Book Review: The Light of Days: The Untold Story of Women Resistance Fighters in Hitler’s Ghettos

The Light of Days, a soaring and harrowing account of the role dozens of Jewish women played in the resistance during the Holocaust, is the product of many years of research, and a dose of bashert as well.

Judy Batalion had set out to write a story about strong Jewish women in World War II. She was familiar with just one: Hannah Senesh, the young Hungarian poet who joined the Hagenah Jewish underground and then enlisted in the British Women’s Auxiliary Air Force and was recruited as a paratrooper. Captured, tortured and executed by firing squad, Senesh is one of Israel’s most beloved heroes.

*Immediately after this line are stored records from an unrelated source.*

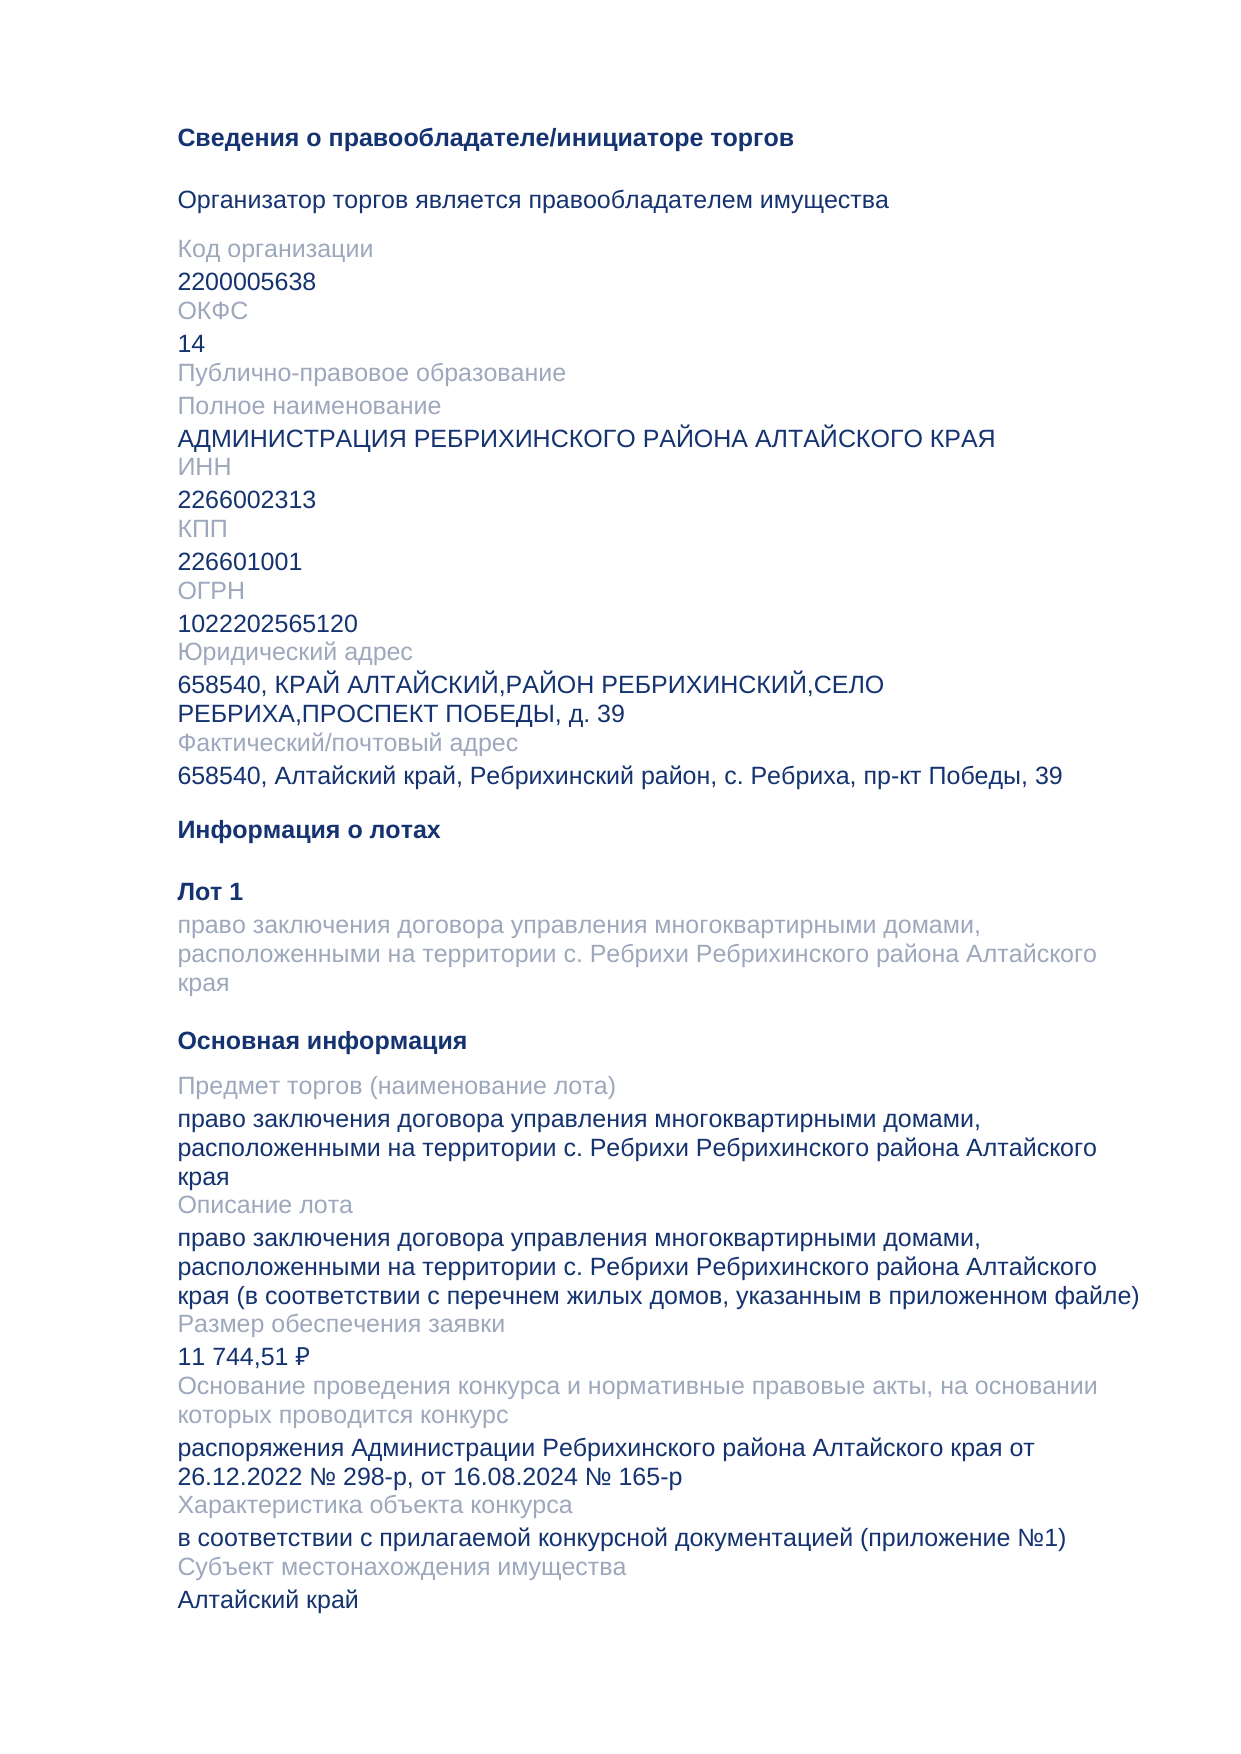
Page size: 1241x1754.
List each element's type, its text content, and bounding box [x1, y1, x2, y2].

text Информация о лотах [177, 810, 1152, 843]
text Предмет торгов (наименование лота) [177, 1071, 1152, 1100]
text право заключения договора управления многоквартирными домами, расположенными на территории с. Ребрихи Ребрихинского района Алтайского края [177, 1104, 1152, 1190]
text ОГРН [177, 576, 1152, 604]
text Лот 1 [177, 877, 1152, 906]
text Фактический/почтовый адрес [177, 728, 1152, 756]
text право заключения договора управления многоквартирными домами, расположенными на территории с. Ребрихи Ребрихинского района Алтайского края (в соответствии с перечнем жилых домов, указанным в приложенном файле) [177, 1223, 1152, 1309]
text Описание лота [177, 1190, 1152, 1219]
text 2200005638 [177, 267, 1152, 296]
text 658540, КРАЙ АЛТАЙСКИЙ,РАЙОН РЕБРИХИНСКИЙ,СЕЛО РЕБРИХА,ПРОСПЕКТ ПОБЕДЫ, д. 39 [177, 670, 1152, 728]
text Субъект местонахождения имущества [177, 1552, 1152, 1581]
text Основание проведения конкурса и нормативные правовые акты, на основании которых проводится конкурс [177, 1371, 1152, 1428]
text Юридический адрес [177, 637, 1152, 666]
text ИНН [177, 452, 1152, 481]
text 658540, Алтайский край, Ребрихинский район, с. Ребриха, пр-кт Победы, 39 [177, 761, 1152, 789]
text ОКФС [177, 296, 1152, 325]
text 14 [177, 329, 1152, 358]
text распоряжения Администрации Ребрихинского района Алтайского края от 26.12.2022 № 298-р, от 16.08.2024 № 165-р [177, 1433, 1152, 1490]
text в соответствии с прилагаемой конкурсной документацией (приложение №1) [177, 1523, 1152, 1552]
text Сведения о правообладателе/инициаторе торгов [177, 118, 1152, 151]
text 226601001 [177, 547, 1152, 576]
text Полное наименование [177, 391, 1152, 419]
text Размер обеспечения заявки [177, 1309, 1152, 1338]
text 1022202565120 [177, 608, 1152, 637]
text Организатор торгов является правообладателем имущества [177, 185, 1152, 213]
text Характеристика объекта конкурса [177, 1490, 1152, 1519]
text Код организации [177, 234, 1152, 263]
text 2266002313 [177, 485, 1152, 514]
text 11 744,51 ₽ [177, 1342, 1152, 1371]
text АДМИНИСТРАЦИЯ РЕБРИХИНСКОГО РАЙОНА АЛТАЙСКОГО КРАЯ [177, 423, 1152, 452]
text Публично-правовое образование [177, 358, 1152, 386]
text Основная информация [177, 1026, 1152, 1054]
text Алтайский край [177, 1585, 1152, 1613]
text КПП [177, 514, 1152, 543]
text право заключения договора управления многоквартирными домами, расположенными на территории с. Ребрихи Ребрихинского района Алтайского края [177, 910, 1152, 996]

In the course of her research, Batalion stumbled upon a hard-back book with a tattered cover, published in 1946. Freuen in di Ghettos, Women in the Ghettos, was the title. Flipping through the worn pages, the author was astounded to find story after story about women warriors who played an important role in the resistance. Hannah Senesh was in there, but for the first 170 pages there were names Batalion had never known

The book was written in Yiddish. Amazingly, Batalion is fluent in Yiddish.

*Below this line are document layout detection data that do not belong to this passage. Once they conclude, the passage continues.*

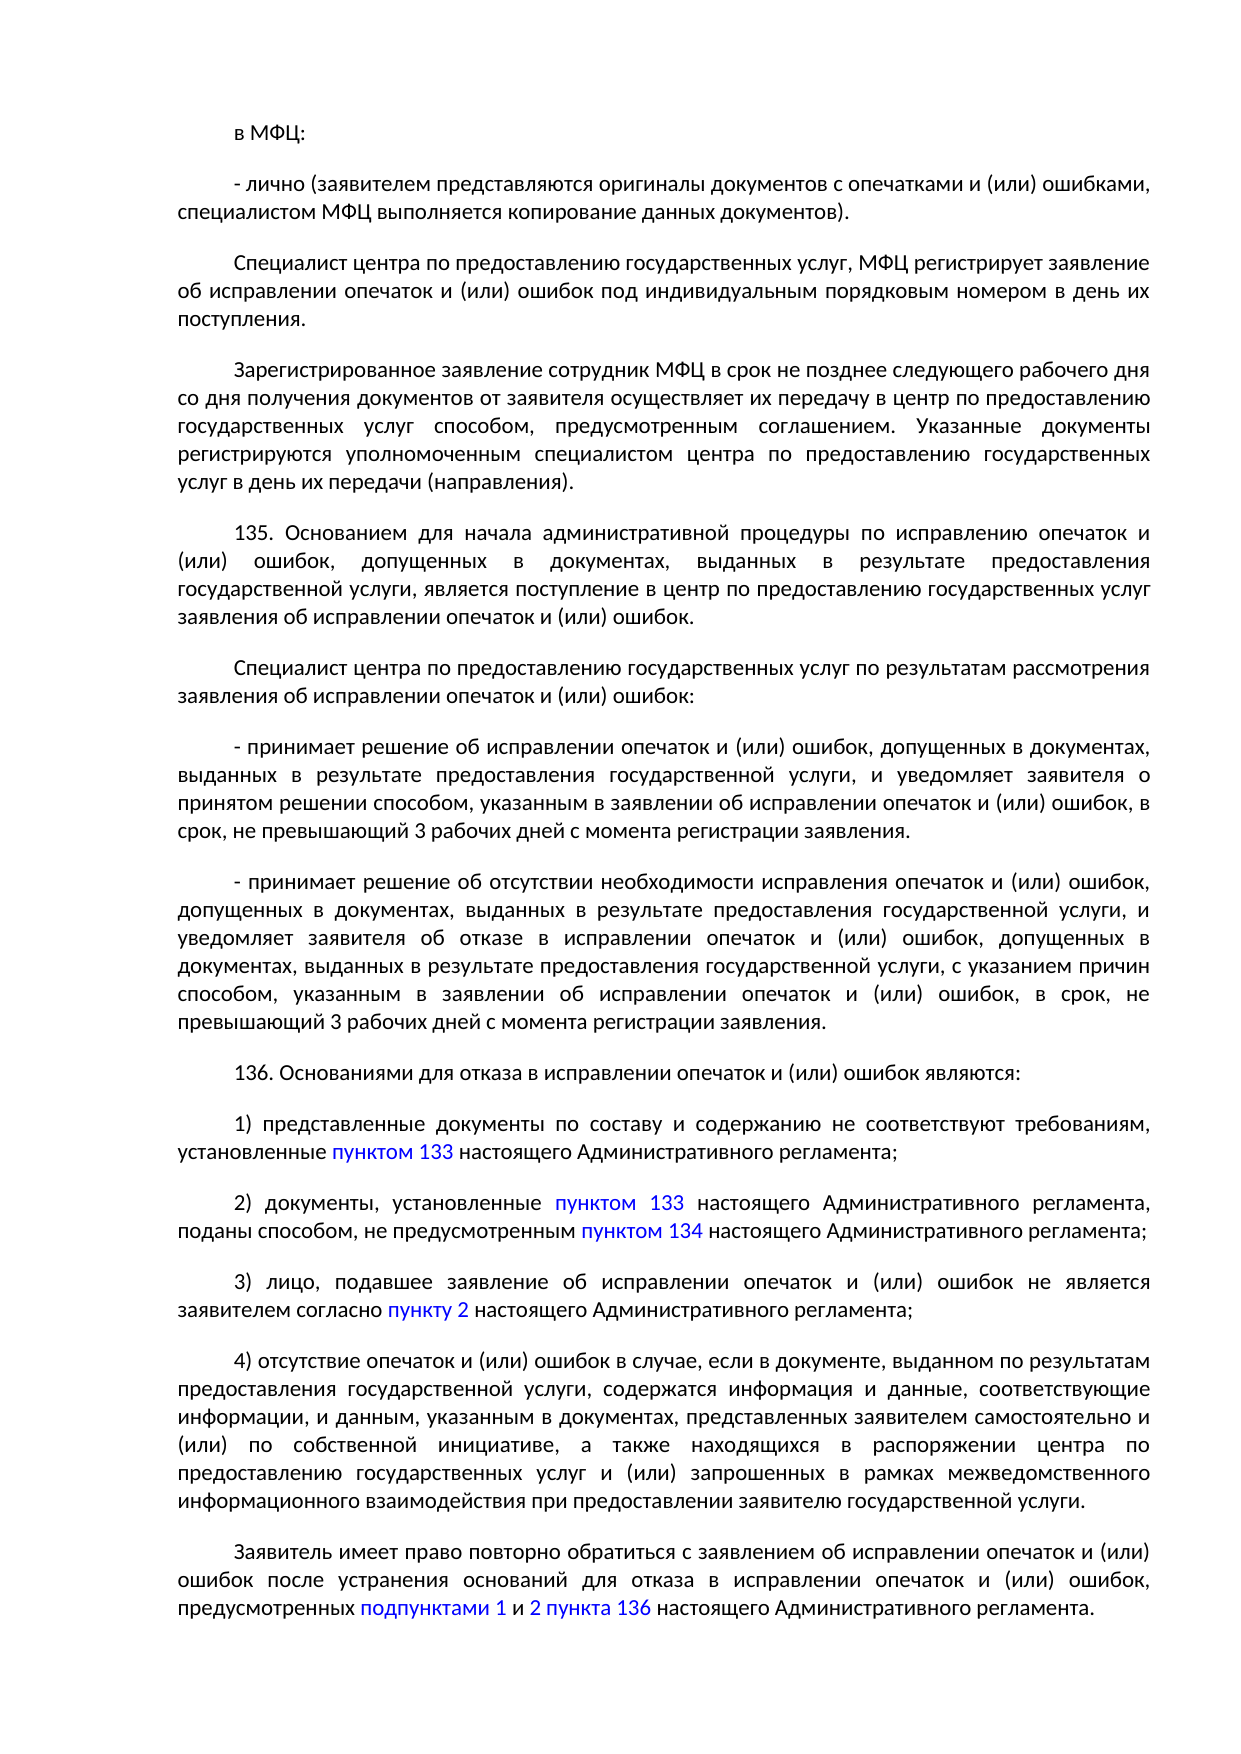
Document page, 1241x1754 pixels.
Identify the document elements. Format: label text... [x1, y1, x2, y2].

text - лично (заявителем представляются оригиналы документов с опечатками и (или) ошибками, специалистом МФЦ выполняется копирование данных документов). [177, 169, 1152, 225]
text Специалист центра по предоставлению государственных услуг, МФЦ регистрирует заявление об исправлении опечаток и (или) ошибок под индивидуальным порядковым номером в день их поступления. [177, 248, 1152, 332]
text - принимает решение об отсутствии необходимости исправления опечаток и (или) ошибок, допущенных в документах, выданных в результате предоставления государственной услуги, и уведомляет заявителя об отказе в исправлении опечаток и (или) ошибок, допущенных в документах, выданных в результате предоставления государственной услуги, с указанием причин способом, указанным в заявлении об исправлении опечаток и (или) ошибок, в срок, не превышающий 3 рабочих дней с момента регистрации заявления. [177, 867, 1152, 1035]
text Зарегистрированное заявление сотрудник МФЦ в срок не позднее следующего рабочего дня со дня получения документов от заявителя осуществляет их передачу в центр по предоставлению государственных услуг способом, предусмотренным соглашением. Указанные документы регистрируются уполномоченным специалистом центра по предоставлению государственных услуг в день их передачи (направления). [177, 355, 1152, 495]
text 136. Основаниями для отказа в исправлении опечаток и (или) ошибок являются: [177, 1058, 1152, 1086]
text Специалист центра по предоставлению государственных услуг по результатам рассмотрения заявления об исправлении опечаток и (или) ошибок: [177, 653, 1152, 709]
text 2) документы, установленные пунктом 133 настоящего Административного регламента, поданы способом, не предусмотренным пунктом 134 настоящего Административного регламента; [177, 1188, 1152, 1244]
text - принимает решение об исправлении опечаток и (или) ошибок, допущенных в документах, выданных в результате предоставления государственной услуги, и уведомляет заявителя о принятом решении способом, указанным в заявлении об исправлении опечаток и (или) ошибок, в срок, не превышающий 3 рабочих дней с момента регистрации заявления. [177, 732, 1152, 844]
text в МФЦ: [177, 118, 1152, 146]
text 1) представленные документы по составу и содержанию не соответствуют требованиям, установленные пунктом 133 настоящего Административного регламента; [177, 1109, 1152, 1165]
text 4) отсутствие опечаток и (или) ошибок в случае, если в документе, выданном по результатам предоставления государственной услуги, содержатся информация и данные, соответствующие информации, и данным, указанным в документах, представленных заявителем самостоятельно и (или) по собственной инициативе, а также находящихся в распоряжении центра по предоставлению государственных услуг и (или) запрошенных в рамках межведомственного информационного взаимодействия при предоставлении заявителю государственной услуги. [177, 1346, 1152, 1514]
text 3) лицо, подавшее заявление об исправлении опечаток и (или) ошибок не является заявителем согласно пункту 2 настоящего Административного регламента; [177, 1267, 1152, 1323]
text 135. Основанием для начала административной процедуры по исправлению опечаток и (или) ошибок, допущенных в документах, выданных в результате предоставления государственной услуги, является поступление в центр по предоставлению государственных услуг заявления об исправлении опечаток и (или) ошибок. [177, 518, 1152, 630]
text Заявитель имеет право повторно обратиться с заявлением об исправлении опечаток и (или) ошибок после устранения оснований для отказа в исправлении опечаток и (или) ошибок, предусмотренных подпунктами 1 и 2 пункта 136 настоящего Административного регламента. [177, 1537, 1152, 1621]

“I was raised on a day-to-day level by my grandmother,” Batalion explained, “who was a Holocaust survivor and spoke to me in Yiddish. Yiddish was actually my first language.”

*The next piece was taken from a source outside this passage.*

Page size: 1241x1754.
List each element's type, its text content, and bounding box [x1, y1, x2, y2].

Batalion also learned Yiddish in the Jewish day school she attended in her hometown of Montreal.

 

“Despite years of Jewish education,” she wrote in the introduction to the book, “I’d never read accounts like these, astonishing in their detail of the quotidian and extraordinary work of woman’s combat. I had no idea how many Jewish women were involved in the resistance effort, nor to what degree.”

As she got more deeply involved, she found many more tales in catalogues, archives, and published memoirs. of women in wartime leadership roles “It is very difficult material,” she said, “so it took me a long time to get myself to really immerse myself in this project. At the beginning, I was only working on it in little bits and pieces at a time because it was emotionally very difficult for me. Once I committed to expanding this story and to really doing the research – fortunately, I’ve been trained as a researcher and historian – I felt quite comfortable doing that kind of detective work.”

Known as kashariyot (Hebrew for “connectors”) or sometimes “ghetto girls,” these women were on the front line of a multitude of clandestine operations. They were instrumental in managing an underground network that helped find safe places for resistors, plan escape routes, and distribute forged IDs. They smuggled food, weapons, medical supplies, and messages. With nerves of steel, they developed expertise in using firearms and fashioning homemade weapons. Their ingenuity in outwitting the enemy saved Jewish lives and proved maddening to the Nazis, especially when they were able to infiltrate enemy territory in disguise.

How did they summon the courage to act as they did? “Some of it comes from the extreme situation they were in,” Batalion said. “We often act in surprising ways when we are in difficult or extreme situations. I also think that a lot of it has to do with their training and education, in particular in the youth movements and how they were taught to feel pride and pursue truth and feel part of a collective and a community. A lot of that training really inspired their actions in the war. They were also taught to be self-confident, to act, to think critically, to plot. The women talk about that being a major source of their strategy for confronting the war. I found that many of these women had strong instincts, they had gut feelings and they went with them They were actors and doers.”

It is likely the women believed that their purpose was to save lives and thwart the enemy, to maintain their sense of honor, and to not go quietly.

Who were some of these heroes?

Renia Kukielka, whose fluency in Polish and ability to remain impassive helped her masquerade as a Catholic peasant and ultimately become a skilled underground operative, “To live as a Jew on the Aryan side was a constant performance; a life-or-death acting job that required incessant high-level calculation and reassessment, alongside an animal instinct for danger, a basal sense for knowing whom to trust,” she wrote in a memoir.

Zivia Lubetkin, a leader in the Warsaw ghetto uprising, who was respected for her determination, leadership skills, and fierce devotion to the cause.

Tosia Altman, with her blond hair and calm steeliness, who was able to travel incognito from one ghetto to the next, spread the news of the atrocities she had witnessed and helped the underground make plans.

Batalion does not flinch from telling the truth, and The Light of Days is often difficult to read. And yet, one exults in the small but significant successes the women achieved against all odds. Their examples of courage add a dimension to our understanding of the Holocaust and serve to inspire and empower us.   

What is next for Batalion? Right now, she is working on the screenplay of The Light of Days for producer Steven Spielberg.